Loma Linda University Medical Center’s Orthopedic Surgery Residency Program provides resident physicians with the knowledge, clinical and surgical skills in every area of orthopedic surgery. Our program’s curriculum balances theory with hands-on practice and is facilitated by diverse and dedicated faculty members. We are committed to the:
- Education of competent and compassionate orthopedic surgeons
- Performance of clinically relevant research
- Provision of high quality orthopedic care to our patients
Orthopedic training begins with an integrated internship, where each resident spends time studying:
- General surgical fields for 3 months
- Musculoskeletal-related specialties for 3 months
- Orthopedic surgery for 6 months
During the second year, each resident is given first-hand operative opportunities that build the foundation for the acquisition of orthopedic knowledge and experience.
In the third year rotations to Arrowhead Regional Medical Center and the Veterans Administration Hospital strengthen each resident's surgical skills and didactic knowledge application. The program provides six months of research and administrative time during the third and fourth years.
The fifth and final year of training empowers the resident with leadership responsibilities at each of the affiliated hospitals. This particular experience refines residents’ orthopedic leadership skills.
Loma Linda University Medical Center
Our medical center is the primary teaching facility for residencies. From a clinical standpoint, services are divided by subspecialties and are supervised by full-time faculty members.

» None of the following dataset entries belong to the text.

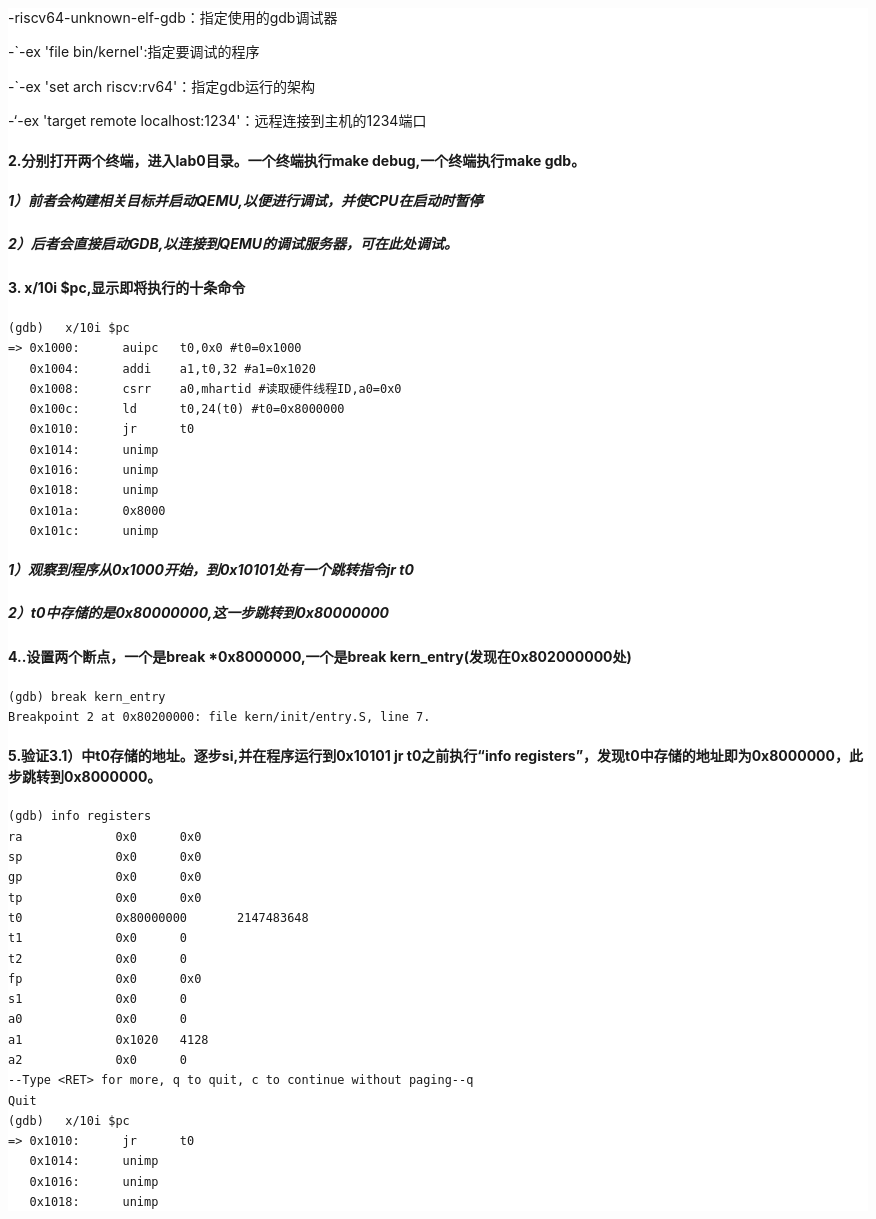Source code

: -riscv64-unknown-elf-gdb：指定使用的gdb调试器

-`-ex 'file bin/kernel':指定要调试的程序

-`-ex 'set arch riscv:rv64'：指定gdb运行的架构

-‘-ex 'target remote localhost:1234'：远程连接到主机的1234端口

#### 2.分别打开两个终端，进入lab0目录。一个终端执行make debug,一个终端执行make gdb。

##### 1）前者会构建相关目标并启动QEMU,以便进行调试，并使CPU在启动时暂停

##### 2）后者会直接启动GDB,以连接到QEMU的调试服务器，可在此处调试。

#### 3. x/10i $pc,显示即将执行的十条命令

```
(gdb)   x/10i $pc
=> 0x1000:      auipc   t0,0x0 #t0=0x1000
   0x1004:      addi    a1,t0,32 #a1=0x1020
   0x1008:      csrr    a0,mhartid #读取硬件线程ID,a0=0x0
   0x100c:      ld      t0,24(t0) #t0=0x8000000
   0x1010:      jr      t0
   0x1014:      unimp
   0x1016:      unimp
   0x1018:      unimp
   0x101a:      0x8000
   0x101c:      unimp
```



##### 1）观察到程序从0x1000开始，到0x10101处有一个跳转指令jr t0

##### 2）t0中存储的是0x80000000,这一步跳转到0x80000000

#### 4..设置两个断点，一个是break *0x8000000,一个是break kern_entry(发现在0x802000000处)

```
(gdb) break kern_entry
Breakpoint 2 at 0x80200000: file kern/init/entry.S, line 7.
```



#### 5.验证3.1）中t0存储的地址。逐步si,并在程序运行到0x10101 jr t0之前执行“info registers”，发现t0中存储的地址即为0x8000000，此步跳转到0x8000000。

```
(gdb) info registers
ra             0x0      0x0
sp             0x0      0x0
gp             0x0      0x0
tp             0x0      0x0
t0             0x80000000       2147483648
t1             0x0      0
t2             0x0      0
fp             0x0      0x0
s1             0x0      0
a0             0x0      0
a1             0x1020   4128
a2             0x0      0
--Type <RET> for more, q to quit, c to continue without paging--q
Quit
(gdb)   x/10i $pc      
=> 0x1010:      jr      t0
   0x1014:      unimp
   0x1016:      unimp
   0x1018:      unimp
```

During the PGY-2 rotation, residents learn the fundamental principles of orthopedics. Pediatric orthopedics is learned during the PGY-3 and PGY-4 rotations. Research experience and hypothesis testing occur during the PGY-3 and PGY-4 rotations. PGY-5 residents are given responsibility to coordinate care and teach junior residents. Most of the didactic education occurs through Loma Linda University Medical Center.
Arrowhead Regional Medical Center (ARMC)
Residents rotate to Arrowhead Regional Medical Center, a Level II Trauma Center, as PGY-3s, PGY-4s, and PGY-5s. The primary focus of this rotation is in trauma, specifically adult and pediatric aspects. Residents are given graduate responsibilities, and surgical confidence is developed through this experience. While under attending physician guidance at ARMC, residents learn decision-making skills and surgical independence. In addition to the clinical material, one didactic conference focusing on case presentations and discussions is offered every week.

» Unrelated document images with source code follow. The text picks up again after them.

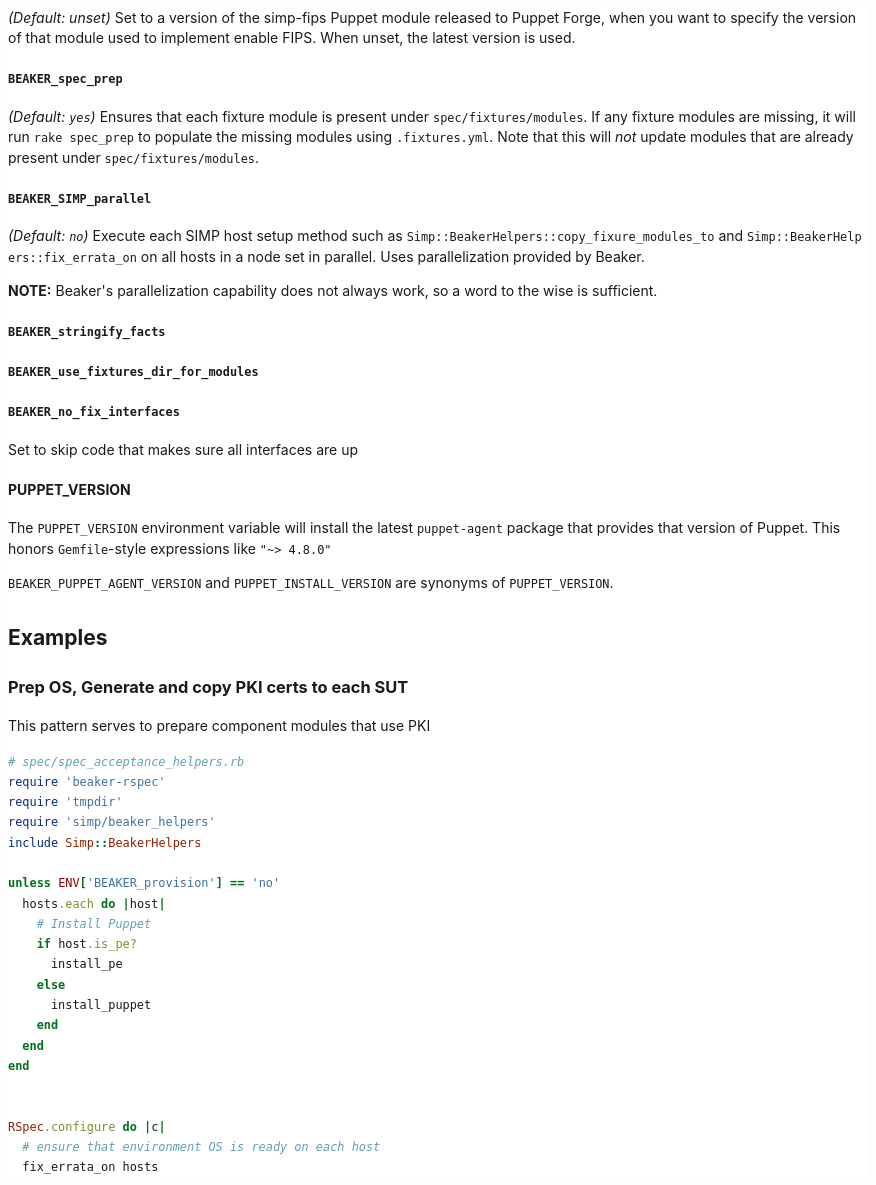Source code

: _(Default: unset)_ Set to a version of the simp-fips Puppet module released
to Puppet Forge, when you want to specify the version of that module used to
implement enable FIPS. When unset, the latest version is used.

#### `BEAKER_spec_prep`

_(Default: `yes`)_  Ensures that each fixture module is present under
`spec/fixtures/modules`.  If any fixture modules are missing, it will run `rake
spec_prep` to populate the missing modules using `.fixtures.yml`.  Note that
this will _not_ update modules that are already present under
`spec/fixtures/modules`.

#### `BEAKER_SIMP_parallel`

_(Default: `no`)_  Execute each SIMP host setup method such as
`Simp::BeakerHelpers::copy_fixure_modules_to` and `Simp::BeakerHelpers::fix_errata_on`
on all hosts in a node set in parallel. Uses parallelization provided by Beaker.

**NOTE:** Beaker's parallelization capability does not always work, so a word
to the wise is sufficient.

#### `BEAKER_stringify_facts`
#### `BEAKER_use_fixtures_dir_for_modules`

#### `BEAKER_no_fix_interfaces`

Set to skip code that makes sure all interfaces are up

#### PUPPET_VERSION

The `PUPPET_VERSION` environment variable will install the latest
`puppet-agent` package that provides that version of Puppet.  This honors
`Gemfile`-style expressions like `"~> 4.8.0"`

`BEAKER_PUPPET_AGENT_VERSION` and `PUPPET_INSTALL_VERSION` are synonyms of
`PUPPET_VERSION`.

## Examples


### Prep OS, Generate and copy PKI certs to each SUT
This pattern serves to prepare component modules that use PKI

```ruby
# spec/spec_acceptance_helpers.rb
require 'beaker-rspec'
require 'tmpdir'
require 'simp/beaker_helpers'
include Simp::BeakerHelpers

unless ENV['BEAKER_provision'] == 'no'
  hosts.each do |host|
    # Install Puppet
    if host.is_pe?
      install_pe
    else
      install_puppet
    end
  end
end


RSpec.configure do |c|
  # ensure that environment OS is ready on each host
  fix_errata_on hosts

```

Veterans Administration Hospital (VAH)
The Veterans Administration Hospital rotation is designed around the care of the veteran population. Residents are given increasing responsibilities, starting from the PGY-3 level and finishing with the PGY-5 level. Residents also learn decision-making skills and surgical independence under attending staff guidance, achieving confidence by the PGY-5 level. The VAH Indications Conference takes place once a week and focuses on case discussions regarding surgical patients. The Total Joint Conference also takes place every week where recently performed and upcoming cases and other didactic materials are discussed.
To apply to our Orthopedic Surgery Residency Program, complete and submit your application through the Electronic Residency Application Services (ERAS).
Applications are processed after Medical Student Performance Evaluations are released by the ERAS. Refer to the ERAS Timelines and Deadlines for further details.
Selection Policy and Procedures
The selection process is a multi-faceted approach, with generalized evaluations and ratings to best incorporate a cohesive orthopedic team. The selection process includes:
- Selection Committee – The committee is comprised of the residency director, the assistant program director, the department chair, one attending from Loma Linda University Medical Center orthopedics, one attending from the VAH, as well as our affiliate Arrowhead Regional Medical Center. The seventh person on the selection committee is a senior resident. Additional committee members are selected at the program director’s discretion.
- Preliminary evaluation and screening – Our medical center participates in the National Resident Matching Program (NRMP) and accepts five residents per year with inclusion of the intern year. Applicants submit their application through ERAS. We average between 450-500 applications. A step I board on the United States Medical Licensing Examination ® (USMLE) of approximately 240 is used as a general screening tool. Satisfactory completion of Part I of the Boards depends on being able to compete on the cognitive level with their peers in the orthopedic surgery residency. This screening process reduces the number of applicants to approximately 180.
The ERAS applications are then reviewed by each of the five physicians on the selection committee. Each committee member individually reviews the ERAS applications for what they feel are important characteristics including:
- USMLE scores
- Class rank
- AOA status
- Dean’s letter
- Letters of recommendation
- Personal statements
- Rotation grades
- Volunteer work
Approximately 50 students are selected for an interview.
- Interview process – Interviews are performed in one day in January. They are coordinated with other orthopedic residency programs in Southern California. Approximately 50 candidates are interviewed personally by the Residency Selection Committee members. A scoring sheet is used at the discretion of the interviewer.
- Rank order list generation – At the conclusion of the interview process, the committee meets with all participants having equal input and then decides on the rank order list using merits. By general agreement, first based on a computer-calculated score and then adjusted based on discussion, the rank order list is created after approximately two hours. The rank order list is submitted by the residency coordinator to the House Staff Office via ERAS.